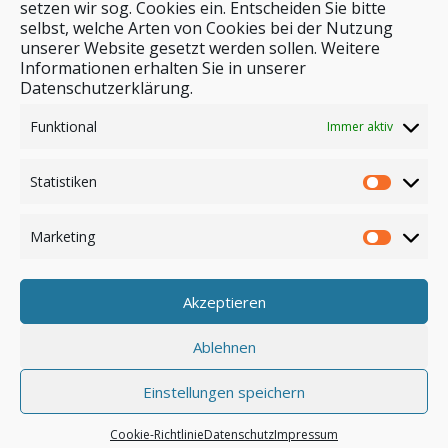
setzen wir sog. Cookies ein. Entscheiden Sie bitte
selbst, welche Arten von Cookies bei der Nutzung
unserer Website gesetzt werden sollen. Weitere
Stichwortsuche
Informationen erhalten Sie in unserer
Datenschutzerklärung.
Funktional
Immer aktiv
Statistiken
Marketing
Akzeptieren
Anmelden
Ablehnen
Einstellungen speichern
© by safar-reiseblog.de
Cookie-Richtlinie
Datenschutz
Impressum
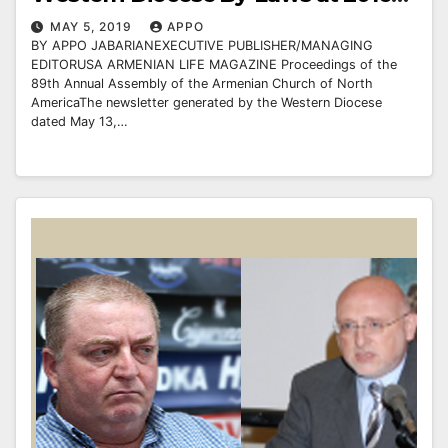
Diocesan Assembly in Las Vegas?
MAY 5, 2019
APPO
BY APPO JABARIANEXECUTIVE PUBLISHER/MANAGING
EDITORUSA ARMENIAN LIFE MAGAZINE Proceedings of the
89th Annual Assembly of the Armenian Church of North
AmericaThe newsletter generated by the Western Diocese
dated May 13,…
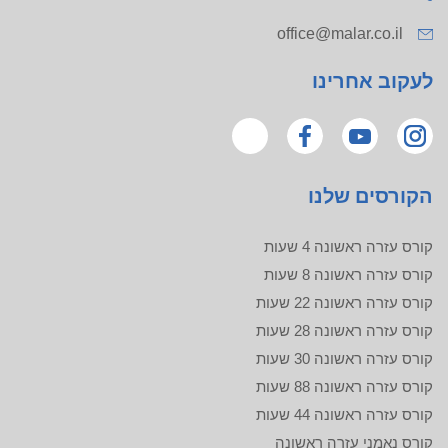
office@malar.co.il
לעקוב אחרינו
הקורסים שלנו
קורס עזרה ראשונה 4 שעות
קורס עזרה ראשונה 8 שעות
קורס עזרה ראשונה 22 שעות
קורס עזרה ראשונה 28 שעות
קורס עזרה ראשונה 30 שעות
קורס עזרה ראשונה 88 שעות
קורס עזרה ראשונה 44 שעות
קורס נאמני עזרה ראשונה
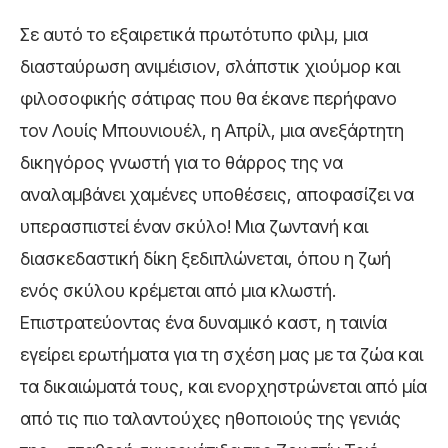
Σε αυτό το εξαιρετικά πρωτότυπο φιλμ, μια
διασταύρωση ανιμέισιον, σλάπστικ χιούμορ και
φιλοσοφικής σάτιρας που θα έκανε περήφανο
τον Λουίς Μπουνιουέλ, η Απρίλ, μια ανεξάρτητη
δικηγόρος γνωστή για το θάρρος της να
αναλαμβάνει χαμένες υποθέσεις, αποφασίζει να
υπερασπιστεί έναν σκύλο! Μια ζωντανή και
διασκεδαστική δίκη ξεδιπλώνεται, όπου η ζωή
ενός σκύλου κρέμεται από μια κλωστή.
Επιστρατεύοντας ένα δυναμικό καστ, η ταινία
εγείρει ερωτήματα για τη σχέση μας με τα ζώα και
τα δικαιώματά τους, και ενορχηστρώνεται από μία
από τις πιο ταλαντούχες ηθοποιούς της γενιάς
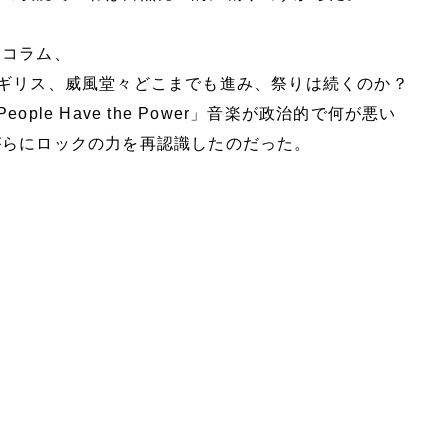
たコラム、
イギリス、威風堂々どこまでも進み、祭りは続くのか？
ople Have the Power」音楽が政治的で何が悪い
がらにロックの力を再認識したのだった。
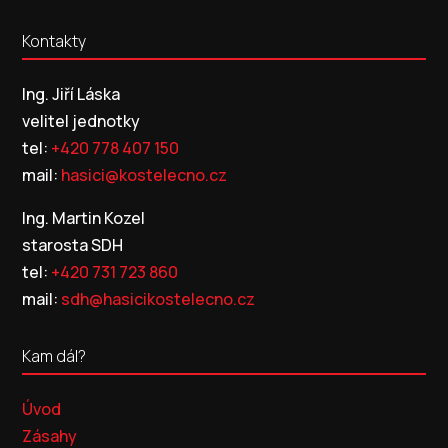
Kontakty
Ing. Jiří Láska
velitel jednotky
tel:
+420 778 407 150
mail:
hasici@kostelecno.cz
Ing. Martin Kozel
starosta SDH
tel:
+420 731 723 860
mail:
sdh@hasicikostelecno.cz
Kam dál?
Úvod
Zásahy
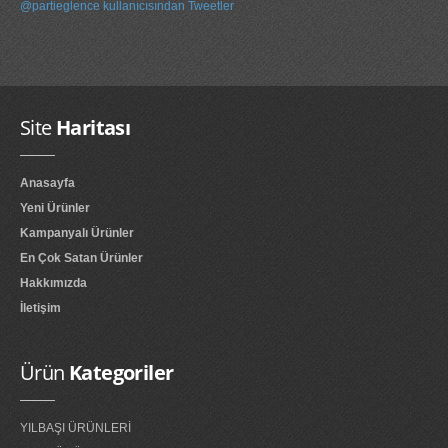
@partieglence kullanıcısından Tweetler
Site
Haritası
Anasayfa
Yeni Ürünler
Kampanyalı Ürünler
En Çok Satan Ürünler
Hakkımızda
İletişim
Ürün
Kategoriler
YILBAŞI ÜRÜNLERİ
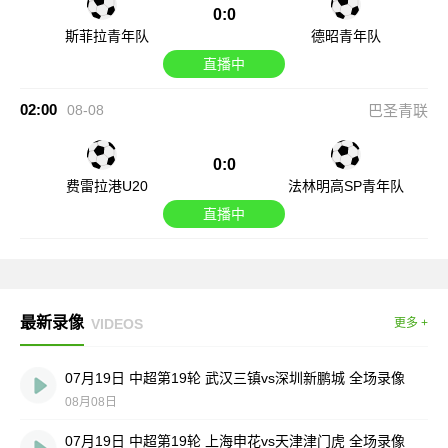
0:0
斯菲拉青年队
德昭青年队
直播中
02:00
08-08
巴圣青联
0:0
费雷拉港U20
法林明高SP青年队
直播中
最新录像
VIDEOS
更多 +
07月19日 中超第19轮 武汉三镇vs深圳新鹏城 全场录像
08月08日
07月19日 中超第19轮 上海申花vs天津津门虎 全场录像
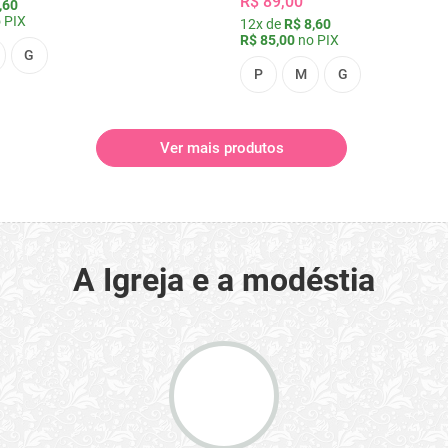
R$ 89,00
,60
 PIX
12x de
R$ 8,60
R$ 85,00
no PIX
G
P
M
G
Ver mais produtos
A Igreja e a modéstia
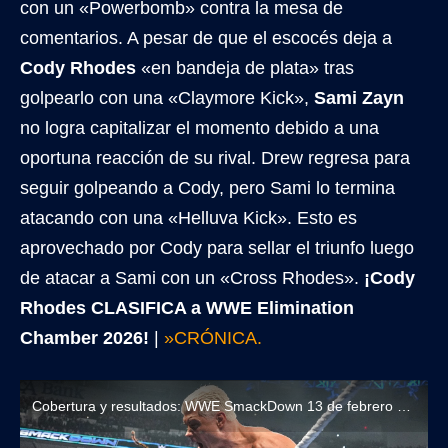
con un «Powerbomb» contra la mesa de
comentarios. A pesar de que el escocés deja a
Cody Rhodes
«en bandeja de plata» tras
golpearlo con una «Claymore Kick»,
Sami Zayn
no logra capitalizar el momento debido a una
oportuna reacción de su rival. Drew regresa para
seguir golpeando a Cody, pero Sami lo termina
atacando con una «Helluva Kick». Esto es
aprovechado por Cody para sellar el triunfo luego
de atacar a Sami con un «Cross Rhodes».
¡Cody
Rhodes CLASIFICA a WWE Elimination
Chamber 2026!
|
»CRÓNICA.
Cobertura y resultados: WWE SmackDown 13 de febrero de 2026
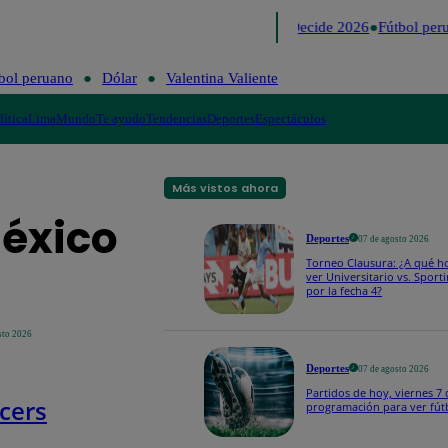
Lo último
Me Caigo de Risa
Perú Decide 2026
Fútbol perua
bol peruano
Dólar
Valentina Valiente
lítica
Lima
Mundo
Te ayudo
Tendencias
Deportes
Espectáculos
Más vistos ahora
México
Deportes
07 de agosto 2026
Torneo Clausura: ¿A qué h
ver Universitario vs. Sporti
por la fecha 4?
sto 2026
Deportes
07 de agosto 2026
Partidos de hoy, viernes 7 
ncers
programación para ver fút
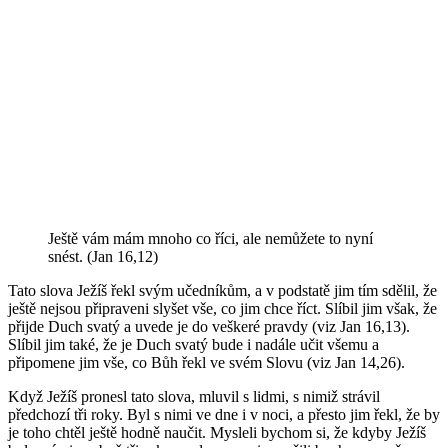
Ještě vám mám mnoho co říci, ale nemůžete to nyní
snést. (Jan 16,12)
Tato slova Ježíš řekl svým učedníkům, a v podstatě jim tím sdělil, že
ještě nejsou připraveni slyšet vše, co jim chce říct. Slíbil jim však, že
přijde Duch svatý a uvede je do veškeré pravdy (viz Jan 16,13).
Slíbil jim také, že je Duch svatý bude i nadále učit všemu a
připomene jim vše, co Bůh řekl ve svém Slovu (viz Jan 14,26).
Když Ježíš pronesl tato slova, mluvil s lidmi, s nimiž strávil
předchozí tři roky. Byl s nimi ve dne i v noci, a přesto jim řekl, že by
je toho chtěl ještě hodně naučit. Mysleli bychom si, že kdyby Ježíš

◇ ◇ ◇ ◇ ◇

#### [WORK REQUIRED]
A word-for-word reproduction is needed of the lines above from the line containing "Επιστρατεύοντας ένα δυναμικό καστ, η ταινία" through the line containing "seguir golpeando a Cody, pero Sami lo termina", with both ends kept and no pictures.

#### [RESULT]
Επιστρατεύοντας ένα δυναμικό καστ, η ταινία
εγείρει ερωτήματα για τη σχέση μας με τα ζώα και
τα δικαιώματά τους, και ενορχηστρώνεται από μία
από τις πιο ταλαντούχες ηθοποιούς της γενιάς
たコラム、
イギリス、威風堂々どこまでも進み、祭りは続くのか？
ople Have the Power」音楽が政治的で何が悪い
がらにロックの力を再認識したのだった。
Kontakty
Ing. Jiří Láska
velitel jednotky
tel:
+420 778 407 150
mail:
hasici@kostelecno.cz
Ing. Martin Kozel
starosta SDH
tel:
+420 731 723 860
mail:
sdh@hasicikostelecno.cz
Kam dál?
Úvod
Zásahy
@partieglence kullanıcısından Tweetler
Site
Haritası
Anasayfa
Yeni Ürünler
Kampanyalı Ürünler
En Çok Satan Ürünler
Hakkımızda
İletişim
Ürün
Kategoriler
YILBAŞI ÜRÜNLERİ
0:0
斯菲拉青年队
德昭青年队
直播中
02:00
08-08
巴圣青联
0:0
费雷拉港U20
法林明高SP青年队
直播中
最新录像
VIDEOS
更多 +
07月19日 中超第19轮 武汉三镇vs深圳新鹏城 全场录像
08月08日
07月19日 中超第19轮 上海申花vs天津津门虎 全场录像
R$ 89,00
,60
 PIX
12x de
R$ 8,60
R$ 85,00
no PIX
G
P
M
G
Ver mais produtos
A Igreja e a modéstia
con un «Powerbomb» contra la mesa de
comentarios. A pesar de que el escocés deja a
Cody Rhodes
«en bandeja de plata» tras
golpearlo con una «Claymore Kick»,
Sami Zayn
no logra capitalizar el momento debido a una
oportuna reacción de su rival. Drew regresa para
seguir golpeando a Cody, pero Sami lo termina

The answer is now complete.